Hablaba más arriba de la seguridad y el confort que da el refugio y sin embargo el gusto con el que recordaba mis tardes-noches en la tienda bajo la lluvia o las tormentas. A mí me da mucho gusto pensar en lo contradictorio que soy a veces. Esa mezcla que dan distintos sabores en el yantar, contrapuestos en ocasiones, el refinado gusto por los sabores escondidos en el vino y en los platos de una cocina más sofisticada. Pero igualmente podría utilizar la música para intentar explicar la complejidad y la sutileza de los deseos y sentimientos. Quizás hay un elemento importante a la hora de considerar, y apreciar, ciertas realidades. Sería la distancia. La distancia no sólo sirve para ver el bosque, nos ayuda a ver y considerar lo cercano, las bondades esta mañana de un refugio entre las nubes envuelto en la lluvia. 

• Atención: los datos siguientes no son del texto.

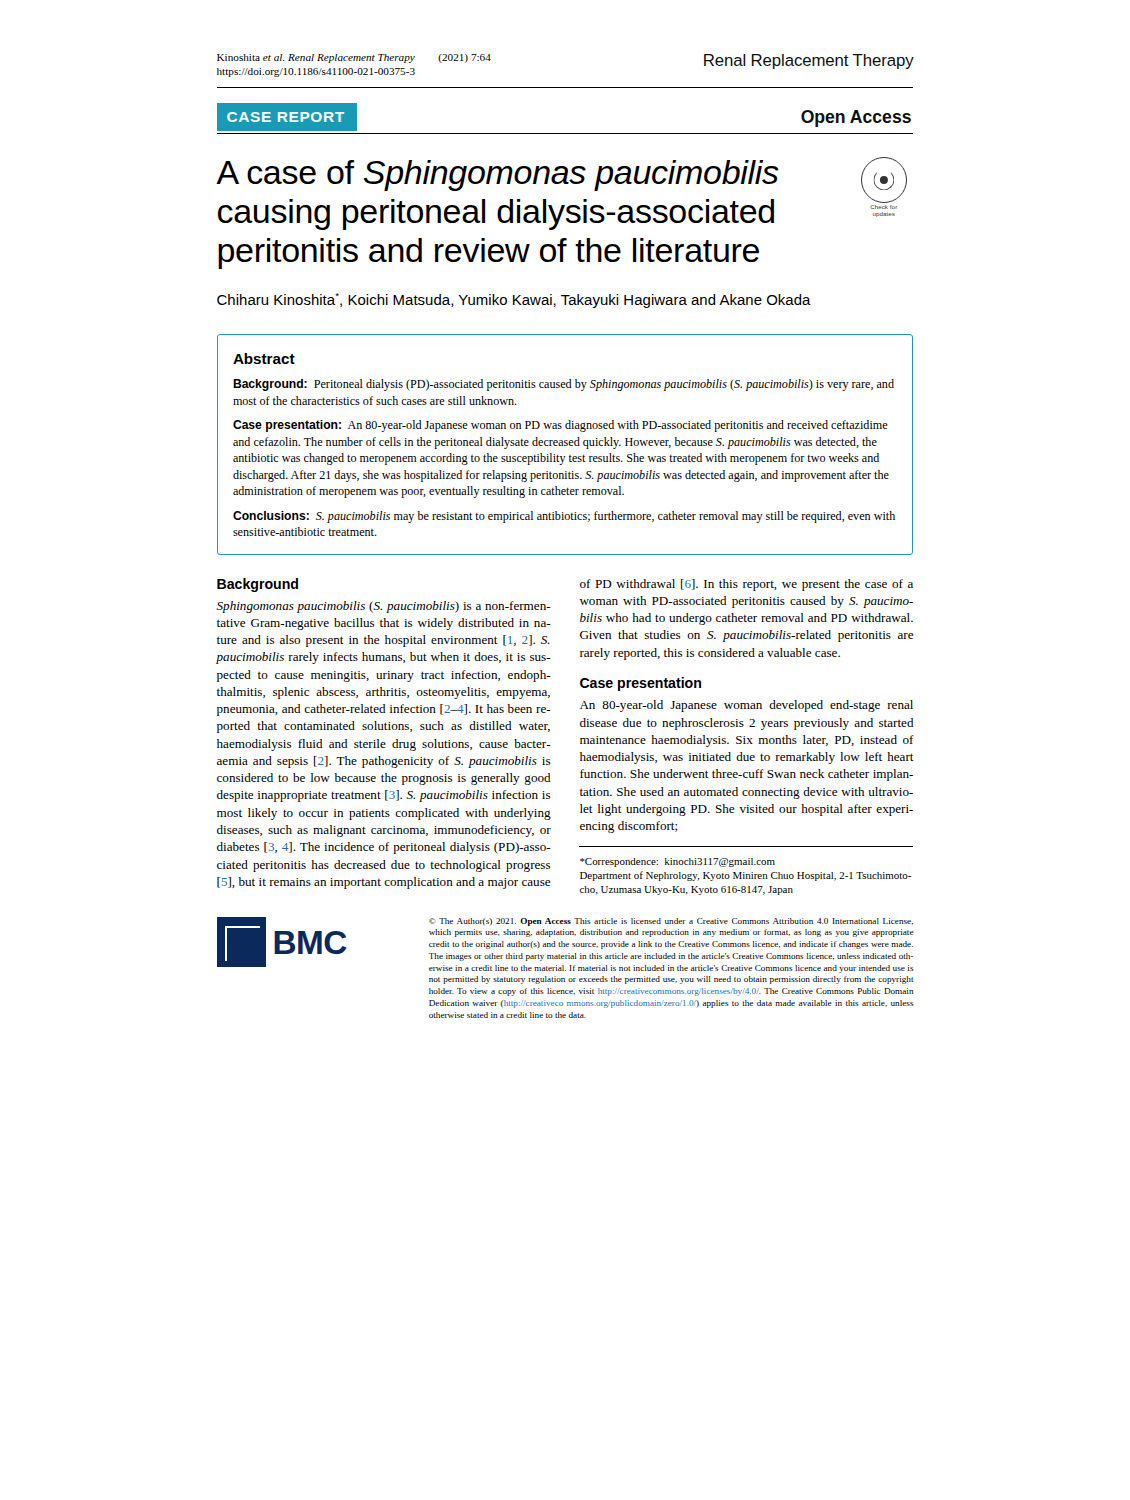Kinoshita et al. Renal Replacement Therapy(2021) 7:64
https://doi.org/10.1186/s41100-021-00375-3
Renal Replacement Therapy
CASE REPORT
Open Access
A case of Sphingomonas paucimobilis causing peritoneal dialysis-associated peritonitis and review of the literature
Check for
updates
Chiharu Kinoshita*, Koichi Matsuda, Yumiko Kawai, Takayuki Hagiwara and Akane Okada
Abstract
Background: Peritoneal dialysis (PD)-associated peritonitis caused by Sphingomonas paucimobilis (S. paucimobilis) is very rare, and most of the characteristics of such cases are still unknown.
Case presentation: An 80-year-old Japanese woman on PD was diagnosed with PD-associated peritonitis and received ceftazidime and cefazolin. The number of cells in the peritoneal dialysate decreased quickly. However, because S. paucimobilis was detected, the antibiotic was changed to meropenem according to the susceptibility test results. She was treated with meropenem for two weeks and discharged. After 21 days, she was hospitalized for relapsing peritonitis. S. paucimobilis was detected again, and improvement after the administration of meropenem was poor, eventually resulting in catheter removal.
Conclusions: S. paucimobilis may be resistant to empirical antibiotics; furthermore, catheter removal may still be required, even with sensitive-antibiotic treatment.
Background
Sphingomonas paucimobilis (S. paucimobilis) is a non-fermentative Gram-negative bacillus that is widely distributed in nature and is also present in the hospital environment [1, 2]. S. paucimobilis rarely infects humans, but when it does, it is suspected to cause meningitis, urinary tract infection, endophthalmitis, splenic abscess, arthritis, osteomyelitis, empyema, pneumonia, and catheter-related infection [2–4]. It has been reported that contaminated solutions, such as distilled water, haemodialysis fluid and sterile drug solutions, cause bacteraemia and sepsis [2]. The pathogenicity of S. paucimobilis is considered to be low because the prognosis is generally good despite inappropriate treatment [3]. S. paucimobilis infection is most likely to occur in patients complicated with underlying diseases, such as malignant carcinoma, immunodeficiency, or diabetes [3, 4]. The incidence of peritoneal dialysis (PD)-associated peritonitis has decreased due to technological progress [5], but it remains an important complication and a major cause of PD withdrawal [6]. In this report, we present the case of a woman with PD-associated peritonitis caused by S. paucimobilis who had to undergo catheter removal and PD withdrawal. Given that studies on S. paucimobilis-related peritonitis are rarely reported, this is considered a valuable case.
Case presentation
An 80-year-old Japanese woman developed end-stage renal disease due to nephrosclerosis 2 years previously and started maintenance haemodialysis. Six months later, PD, instead of haemodialysis, was initiated due to remarkably low left heart function. She underwent three-cuff Swan neck catheter implantation. She used an automated connecting device with ultraviolet light undergoing PD. She visited our hospital after experiencing discomfort;
*Correspondence: kinochi3117@gmail.com
Department of Nephrology, Kyoto Miniren Chuo Hospital, 2-1 Tsuchimoto-cho, Uzumasa Ukyo-Ku, Kyoto 616-8147, Japan
BMC
© The Author(s) 2021. Open Access This article is licensed under a Creative Commons Attribution 4.0 International License, which permits use, sharing, adaptation, distribution and reproduction in any medium or format, as long as you give appropriate credit to the original author(s) and the source, provide a link to the Creative Commons licence, and indicate if changes were made. The images or other third party material in this article are included in the article's Creative Commons licence, unless indicated otherwise in a credit line to the material. If material is not included in the article's Creative Commons licence and your intended use is not permitted by statutory regulation or exceeds the permitted use, you will need to obtain permission directly from the copyright holder. To view a copy of this licence, visit http://creativecommons.org/licenses/by/4.0/. The Creative Commons Public Domain Dedication waiver (http://creativeco mmons.org/publicdomain/zero/1.0/) applies to the data made available in this article, unless otherwise stated in a credit line to the data.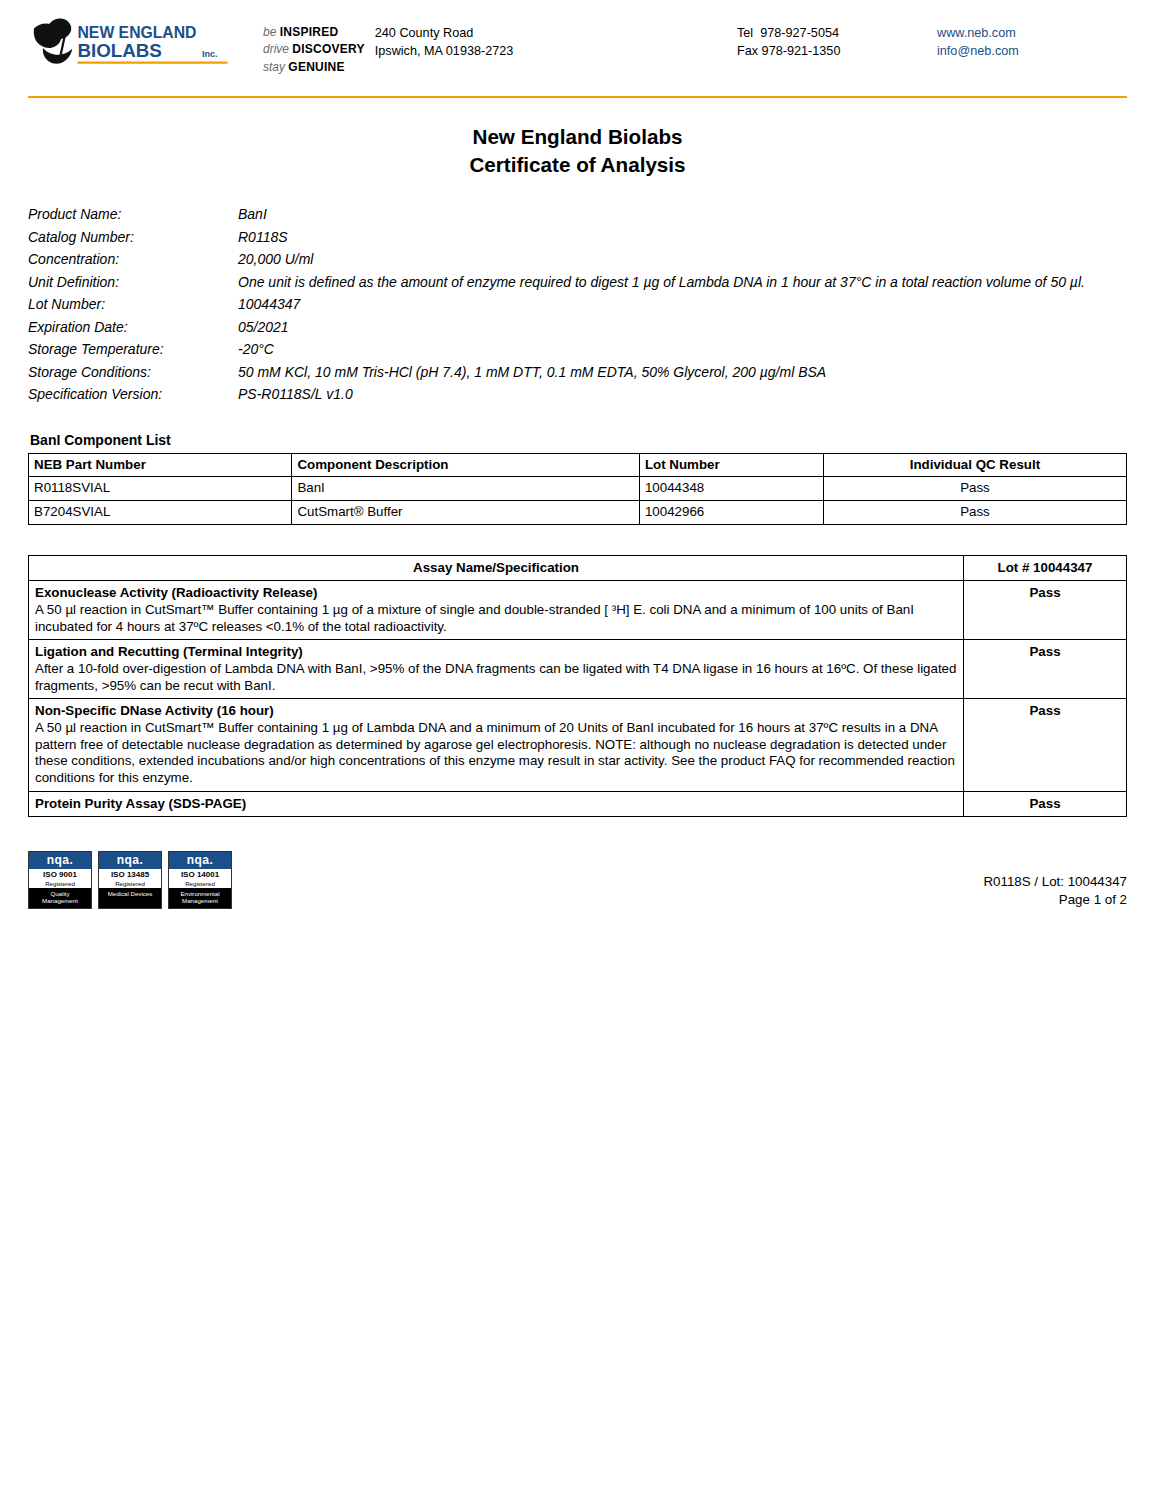NEW ENGLAND BIOLABS Inc.
be INSPIRED
drive DISCOVERY
stay GENUINE
240 County Road
Ipswich, MA 01938-2723
Tel 978-927-5054
Fax 978-921-1350
www.neb.com
info@neb.com
New England Biolabs
Certificate of Analysis
| Product Name: | BanI |
| Catalog Number: | R0118S |
| Concentration: | 20,000 U/ml |
| Unit Definition: | One unit is defined as the amount of enzyme required to digest 1 µg of Lambda DNA in 1 hour at 37°C in a total reaction volume of 50 µl. |
| Lot Number: | 10044347 |
| Expiration Date: | 05/2021 |
| Storage Temperature: | -20°C |
| Storage Conditions: | 50 mM KCl, 10 mM Tris-HCl (pH 7.4), 1 mM DTT, 0.1 mM EDTA, 50% Glycerol, 200 µg/ml BSA |
| Specification Version: | PS-R0118S/L v1.0 |
BanI Component List
| NEB Part Number | Component Description | Lot Number | Individual QC Result |
| --- | --- | --- | --- |
| R0118SVIAL | BanI | 10044348 | Pass |
| B7204SVIAL | CutSmart® Buffer | 10042966 | Pass |
| Assay Name/Specification | Lot # 10044347 |
| --- | --- |
| Exonuclease Activity (Radioactivity Release) A 50 µl reaction in CutSmart™ Buffer containing 1 µg of a mixture of single and double-stranded [ ³H] E. coli DNA and a minimum of 100 units of BanI incubated for 4 hours at 37ºC releases <0.1% of the total radioactivity. | Pass |
| Ligation and Recutting (Terminal Integrity) After a 10-fold over-digestion of Lambda DNA with BanI, >95% of the DNA fragments can be ligated with T4 DNA ligase in 16 hours at 16ºC. Of these ligated fragments, >95% can be recut with BanI. | Pass |
| Non-Specific DNase Activity (16 hour) A 50 µl reaction in CutSmart™ Buffer containing 1 µg of Lambda DNA and a minimum of 20 Units of BanI incubated for 16 hours at 37ºC results in a DNA pattern free of detectable nuclease degradation as determined by agarose gel electrophoresis. NOTE: although no nuclease degradation is detected under these conditions, extended incubations and/or high concentrations of this enzyme may result in star activity. See the product FAQ for recommended reaction conditions for this enzyme. | Pass |
| Protein Purity Assay (SDS-PAGE) | Pass |
nqa.
ISO 9001
Registered
Quality
Management
nqa.
ISO 13485
Registered
Medical Devices
nqa.
ISO 14001
Registered
Environmental
Management
R0118S / Lot: 10044347
Page 1 of 2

Llueve, llueve, llueve como en Gedrez, le digo a Victoria. Victoria, Guille de dos años y yo llegamos a esa pequeña aldea en el nacimiento del Narcea y ocupamos la casa escuela dedicada al maestro. Al poco de  llegar empezó a llover. No cabíamos de gusto con aquella lluvia interminable día y noche que vestía el ánimo de cierta melancolía que era como profundizar en la música del alma. Un día, otro, una semana, otra, hasta que aquello empezó a pesar  en nuestro ánimo tanto como para que sólo lo aliviara la desnudez del cuerpo liviano y de nieve de Rebeca, la otra maestra con la que compartía la escuela unitaria de entonces. Es inevitable, siempre que llueve como hoy, la lluvia en los cristales, mi ánimo vuela a Gedrez. Es la sensación de que nunca antes de entonces hubiera visto llover. Ni siquiera la lluvia de Macondo y sus cien años de soledad hubieran tenido tanta resonancia en mí como aquella lluvia persistente y tenaz que inundaba los sentidos hasta hacerte tú mismo lluvia y nostálgica melancolía. Lo conté en una novela. La vida necesita en ocasiones de lluvias y situaciones que despierten los recuerdos y la intensidad de la vida que se encierra en ellos. 

Si Chopin necesitó de su acidia en Valldemosa para crear aquellos maravillosos Nocturnos, yo necesito de las lluvias y las tormentas, bien que no las busque, para poder llenar el cestillo de mi escritura y la sensibilidad de mi ánimo.